■ Problem details
Reproduce every one of the lines below word for word, changing nothing.

---- Input rows

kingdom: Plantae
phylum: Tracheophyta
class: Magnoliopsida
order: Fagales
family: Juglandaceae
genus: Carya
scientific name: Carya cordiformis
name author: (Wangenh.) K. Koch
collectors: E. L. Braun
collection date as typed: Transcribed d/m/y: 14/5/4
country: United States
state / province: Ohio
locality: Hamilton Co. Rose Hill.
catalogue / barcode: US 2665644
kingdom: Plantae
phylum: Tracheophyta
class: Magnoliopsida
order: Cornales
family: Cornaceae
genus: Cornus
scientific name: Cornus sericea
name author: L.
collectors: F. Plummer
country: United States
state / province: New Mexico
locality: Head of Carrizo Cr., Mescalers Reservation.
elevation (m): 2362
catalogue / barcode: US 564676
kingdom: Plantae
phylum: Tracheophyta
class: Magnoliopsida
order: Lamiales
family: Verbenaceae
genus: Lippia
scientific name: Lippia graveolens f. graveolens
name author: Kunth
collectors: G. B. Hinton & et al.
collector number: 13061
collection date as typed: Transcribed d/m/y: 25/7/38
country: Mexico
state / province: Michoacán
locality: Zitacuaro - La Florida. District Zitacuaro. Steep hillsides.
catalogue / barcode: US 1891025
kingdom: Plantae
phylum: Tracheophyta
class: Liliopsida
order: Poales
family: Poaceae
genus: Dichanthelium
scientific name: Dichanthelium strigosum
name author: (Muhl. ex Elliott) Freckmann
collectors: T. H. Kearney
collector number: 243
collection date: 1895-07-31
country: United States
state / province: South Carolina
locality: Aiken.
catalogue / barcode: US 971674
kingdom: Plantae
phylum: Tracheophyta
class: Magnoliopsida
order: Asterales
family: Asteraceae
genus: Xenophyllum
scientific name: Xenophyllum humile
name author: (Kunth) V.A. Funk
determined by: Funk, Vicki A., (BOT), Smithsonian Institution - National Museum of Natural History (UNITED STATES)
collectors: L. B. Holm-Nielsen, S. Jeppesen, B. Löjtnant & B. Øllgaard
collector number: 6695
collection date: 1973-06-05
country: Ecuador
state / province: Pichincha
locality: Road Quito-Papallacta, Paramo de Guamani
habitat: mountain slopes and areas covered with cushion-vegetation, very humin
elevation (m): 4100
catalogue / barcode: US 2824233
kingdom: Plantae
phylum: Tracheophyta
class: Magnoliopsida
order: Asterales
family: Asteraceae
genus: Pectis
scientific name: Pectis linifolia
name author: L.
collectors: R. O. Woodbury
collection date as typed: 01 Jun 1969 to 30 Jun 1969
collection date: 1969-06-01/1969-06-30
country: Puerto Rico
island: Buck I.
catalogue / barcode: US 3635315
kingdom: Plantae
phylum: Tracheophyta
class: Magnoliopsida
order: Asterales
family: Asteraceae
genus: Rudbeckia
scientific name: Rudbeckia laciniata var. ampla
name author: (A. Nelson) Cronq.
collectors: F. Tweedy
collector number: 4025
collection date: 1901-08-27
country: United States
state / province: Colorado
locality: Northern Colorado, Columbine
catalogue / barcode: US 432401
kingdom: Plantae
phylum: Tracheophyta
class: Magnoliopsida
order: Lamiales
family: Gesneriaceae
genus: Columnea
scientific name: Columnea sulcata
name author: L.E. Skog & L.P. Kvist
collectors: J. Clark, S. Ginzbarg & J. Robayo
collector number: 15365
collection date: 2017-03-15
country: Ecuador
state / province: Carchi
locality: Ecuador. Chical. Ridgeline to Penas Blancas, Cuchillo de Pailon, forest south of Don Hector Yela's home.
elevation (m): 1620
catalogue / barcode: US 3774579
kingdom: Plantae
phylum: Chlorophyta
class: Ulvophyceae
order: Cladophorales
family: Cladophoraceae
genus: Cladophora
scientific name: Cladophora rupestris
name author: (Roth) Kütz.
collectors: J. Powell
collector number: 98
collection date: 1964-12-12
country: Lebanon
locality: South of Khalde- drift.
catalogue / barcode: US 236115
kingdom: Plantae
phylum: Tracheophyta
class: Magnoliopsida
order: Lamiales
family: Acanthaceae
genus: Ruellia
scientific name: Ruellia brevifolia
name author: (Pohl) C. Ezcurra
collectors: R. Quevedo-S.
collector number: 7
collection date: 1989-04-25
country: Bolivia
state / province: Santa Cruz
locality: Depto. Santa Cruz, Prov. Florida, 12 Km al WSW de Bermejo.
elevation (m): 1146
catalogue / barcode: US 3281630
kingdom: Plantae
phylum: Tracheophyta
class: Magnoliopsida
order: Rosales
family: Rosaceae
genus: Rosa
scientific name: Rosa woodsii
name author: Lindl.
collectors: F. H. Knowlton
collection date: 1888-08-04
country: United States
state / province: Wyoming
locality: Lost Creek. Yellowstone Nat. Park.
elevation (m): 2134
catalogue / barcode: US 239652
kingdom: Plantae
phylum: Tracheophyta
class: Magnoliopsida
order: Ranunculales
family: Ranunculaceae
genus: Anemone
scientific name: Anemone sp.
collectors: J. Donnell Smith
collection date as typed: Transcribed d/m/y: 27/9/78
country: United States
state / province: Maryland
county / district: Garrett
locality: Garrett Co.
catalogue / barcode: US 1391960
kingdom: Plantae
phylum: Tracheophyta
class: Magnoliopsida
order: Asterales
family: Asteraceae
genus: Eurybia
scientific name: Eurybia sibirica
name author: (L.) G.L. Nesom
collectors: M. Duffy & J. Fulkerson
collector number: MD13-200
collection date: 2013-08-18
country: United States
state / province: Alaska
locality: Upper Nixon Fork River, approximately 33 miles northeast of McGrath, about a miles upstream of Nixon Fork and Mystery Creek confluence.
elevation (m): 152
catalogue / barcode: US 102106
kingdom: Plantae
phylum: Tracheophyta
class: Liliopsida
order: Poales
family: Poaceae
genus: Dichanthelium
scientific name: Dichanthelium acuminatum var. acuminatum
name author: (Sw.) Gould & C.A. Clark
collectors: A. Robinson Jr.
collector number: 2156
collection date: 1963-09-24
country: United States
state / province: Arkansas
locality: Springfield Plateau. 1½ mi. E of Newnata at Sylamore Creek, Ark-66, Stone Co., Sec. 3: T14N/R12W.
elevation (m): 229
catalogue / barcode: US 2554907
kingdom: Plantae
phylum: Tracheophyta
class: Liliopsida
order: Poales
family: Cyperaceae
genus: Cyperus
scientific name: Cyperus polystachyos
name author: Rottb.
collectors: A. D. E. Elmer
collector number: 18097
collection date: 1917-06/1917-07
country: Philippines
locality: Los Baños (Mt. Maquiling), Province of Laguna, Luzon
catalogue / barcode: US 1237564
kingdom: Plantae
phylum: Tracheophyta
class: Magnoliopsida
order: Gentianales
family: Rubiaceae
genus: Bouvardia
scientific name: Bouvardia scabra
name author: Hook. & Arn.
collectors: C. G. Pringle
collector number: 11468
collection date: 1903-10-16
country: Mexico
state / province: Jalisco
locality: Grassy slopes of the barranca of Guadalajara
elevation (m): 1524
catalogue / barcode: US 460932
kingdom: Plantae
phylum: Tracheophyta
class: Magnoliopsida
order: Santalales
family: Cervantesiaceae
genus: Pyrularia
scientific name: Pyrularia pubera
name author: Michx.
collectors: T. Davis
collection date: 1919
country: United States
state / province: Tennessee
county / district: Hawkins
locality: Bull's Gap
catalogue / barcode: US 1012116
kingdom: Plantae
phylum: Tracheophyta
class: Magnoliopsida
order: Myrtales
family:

--------

■ Task solution
kingdom: Plantae
phylum: Tracheophyta
class: Magnoliopsida
order: Fagales
family: Juglandaceae
genus: Carya
scientific name: Carya cordiformis
name author: (Wangenh.) K. Koch
collectors: E. L. Braun
collection date as typed: Transcribed d/m/y: 14/5/4
country: United States
state / province: Ohio
locality: Hamilton Co. Rose Hill.
catalogue / barcode: US 2665644
kingdom: Plantae
phylum: Tracheophyta
class: Magnoliopsida
order: Cornales
family: Cornaceae
genus: Cornus
scientific name: Cornus sericea
name author: L.
collectors: F. Plummer
country: United States
state / province: New Mexico
locality: Head of Carrizo Cr., Mescalers Reservation.
elevation (m): 2362
catalogue / barcode: US 564676
kingdom: Plantae
phylum: Tracheophyta
class: Magnoliopsida
order: Lamiales
family: Verbenaceae
genus: Lippia
scientific name: Lippia graveolens f. graveolens
name author: Kunth
collectors: G. B. Hinton & et al.
collector number: 13061
collection date as typed: Transcribed d/m/y: 25/7/38
country: Mexico
state / province: Michoacán
locality: Zitacuaro - La Florida. District Zitacuaro. Steep hillsides.
catalogue / barcode: US 1891025
kingdom: Plantae
phylum: Tracheophyta
class: Liliopsida
order: Poales
family: Poaceae
genus: Dichanthelium
scientific name: Dichanthelium strigosum
name author: (Muhl. ex Elliott) Freckmann
collectors: T. H. Kearney
collector number: 243
collection date: 1895-07-31
country: United States
state / province: South Carolina
locality: Aiken.
catalogue / barcode: US 971674
kingdom: Plantae
phylum: Tracheophyta
class: Magnoliopsida
order: Asterales
family: Asteraceae
genus: Xenophyllum
scientific name: Xenophyllum humile
name author: (Kunth) V.A. Funk
determined by: Funk, Vicki A., (BOT), Smithsonian Institution - National Museum of Natural History (UNITED STATES)
collectors: L. B. Holm-Nielsen, S. Jeppesen, B. Löjtnant & B. Øllgaard
collector number: 6695
collection date: 1973-06-05
country: Ecuador
state / province: Pichincha
locality: Road Quito-Papallacta, Paramo de Guamani
habitat: mountain slopes and areas covered with cushion-vegetation, very humin
elevation (m): 4100
catalogue / barcode: US 2824233
kingdom: Plantae
phylum: Tracheophyta
class: Magnoliopsida
order: Asterales
family: Asteraceae
genus: Pectis
scientific name: Pectis linifolia
name author: L.
collectors: R. O. Woodbury
collection date as typed: 01 Jun 1969 to 30 Jun 1969
collection date: 1969-06-01/1969-06-30
country: Puerto Rico
island: Buck I.
catalogue / barcode: US 3635315
kingdom: Plantae
phylum: Tracheophyta
class: Magnoliopsida
order: Asterales
family: Asteraceae
genus: Rudbeckia
scientific name: Rudbeckia laciniata var. ampla
name author: (A. Nelson) Cronq.
collectors: F. Tweedy
collector number: 4025
collection date: 1901-08-27
country: United States
state / province: Colorado
locality: Northern Colorado, Columbine
catalogue / barcode: US 432401
kingdom: Plantae
phylum: Tracheophyta
class: Magnoliopsida
order: Lamiales
family: Gesneriaceae
genus: Columnea
scientific name: Columnea sulcata
name author: L.E. Skog & L.P. Kvist
collectors: J. Clark, S. Ginzbarg & J. Robayo
collector number: 15365
collection date: 2017-03-15
country: Ecuador
state / province: Carchi
locality: Ecuador. Chical. Ridgeline to Penas Blancas, Cuchillo de Pailon, forest south of Don Hector Yela's home.
elevation (m): 1620
catalogue / barcode: US 3774579
kingdom: Plantae
phylum: Chlorophyta
class: Ulvophyceae
order: Cladophorales
family: Cladophoraceae
genus: Cladophora
scientific name: Cladophora rupestris
name author: (Roth) Kütz.
collectors: J. Powell
collector number: 98
collection date: 1964-12-12
country: Lebanon
locality: South of Khalde- drift.
catalogue / barcode: US 236115
kingdom: Plantae
phylum: Tracheophyta
class: Magnoliopsida
order: Lamiales
family: Acanthaceae
genus: Ruellia
scientific name: Ruellia brevifolia
name author: (Pohl) C. Ezcurra
collectors: R. Quevedo-S.
collector number: 7
collection date: 1989-04-25
country: Bolivia
state / province: Santa Cruz
locality: Depto. Santa Cruz, Prov. Florida, 12 Km al WSW de Bermejo.
elevation (m): 1146
catalogue / barcode: US 3281630
kingdom: Plantae
phylum: Tracheophyta
class: Magnoliopsida
order: Rosales
family: Rosaceae
genus: Rosa
scientific name: Rosa woodsii
name author: Lindl.
collectors: F. H. Knowlton
collection date: 1888-08-04
country: United States
state / province: Wyoming
locality: Lost Creek. Yellowstone Nat. Park.
elevation (m): 2134
catalogue / barcode: US 239652
kingdom: Plantae
phylum: Tracheophyta
class: Magnoliopsida
order: Ranunculales
family: Ranunculaceae
genus: Anemone
scientific name: Anemone sp.
collectors: J. Donnell Smith
collection date as typed: Transcribed d/m/y: 27/9/78
country: United States
state / province: Maryland
county / district: Garrett
locality: Garrett Co.
catalogue / barcode: US 1391960
kingdom: Plantae
phylum: Tracheophyta
class: Magnoliopsida
order: Asterales
family: Asteraceae
genus: Eurybia
scientific name: Eurybia sibirica
name author: (L.) G.L. Nesom
collectors: M. Duffy & J. Fulkerson
collector number: MD13-200
collection date: 2013-08-18
country: United States
state / province: Alaska
locality: Upper Nixon Fork River, approximately 33 miles northeast of McGrath, about a miles upstream of Nixon Fork and Mystery Creek confluence.
elevation (m): 152
catalogue / barcode: US 102106
kingdom: Plantae
phylum: Tracheophyta
class: Liliopsida
order: Poales
family: Poaceae
genus: Dichanthelium
scientific name: Dichanthelium acuminatum var. acuminatum
name author: (Sw.) Gould & C.A. Clark
collectors: A. Robinson Jr.
collector number: 2156
collection date: 1963-09-24
country: United States
state / province: Arkansas
locality: Springfield Plateau. 1½ mi. E of Newnata at Sylamore Creek, Ark-66, Stone Co., Sec. 3: T14N/R12W.
elevation (m): 229
catalogue / barcode: US 2554907
kingdom: Plantae
phylum: Tracheophyta
class: Liliopsida
order: Poales
family: Cyperaceae
genus: Cyperus
scientific name: Cyperus polystachyos
name author: Rottb.
collectors: A. D. E. Elmer
collector number: 18097
collection date: 1917-06/1917-07
country: Philippines
locality: Los Baños (Mt. Maquiling), Province of Laguna, Luzon
catalogue / barcode: US 1237564
kingdom: Plantae
phylum: Tracheophyta
class: Magnoliopsida
order: Gentianales
family: Rubiaceae
genus: Bouvardia
scientific name: Bouvardia scabra
name author: Hook. & Arn.
collectors: C. G. Pringle
collector number: 11468
collection date: 1903-10-16
country: Mexico
state / province: Jalisco
locality: Grassy slopes of the barranca of Guadalajara
elevation (m): 1524
catalogue / barcode: US 460932
kingdom: Plantae
phylum: Tracheophyta
class: Magnoliopsida
order: Santalales
family: Cervantesiaceae
genus: Pyrularia
scientific name: Pyrularia pubera
name author: Michx.
collectors: T. Davis
collection date: 1919
country: United States
state / province: Tennessee
county / district: Hawkins
locality: Bull's Gap
catalogue / barcode: US 1012116
kingdom: Plantae
phylum: Tracheophyta
class: Magnoliopsida
order: Myrtales
family:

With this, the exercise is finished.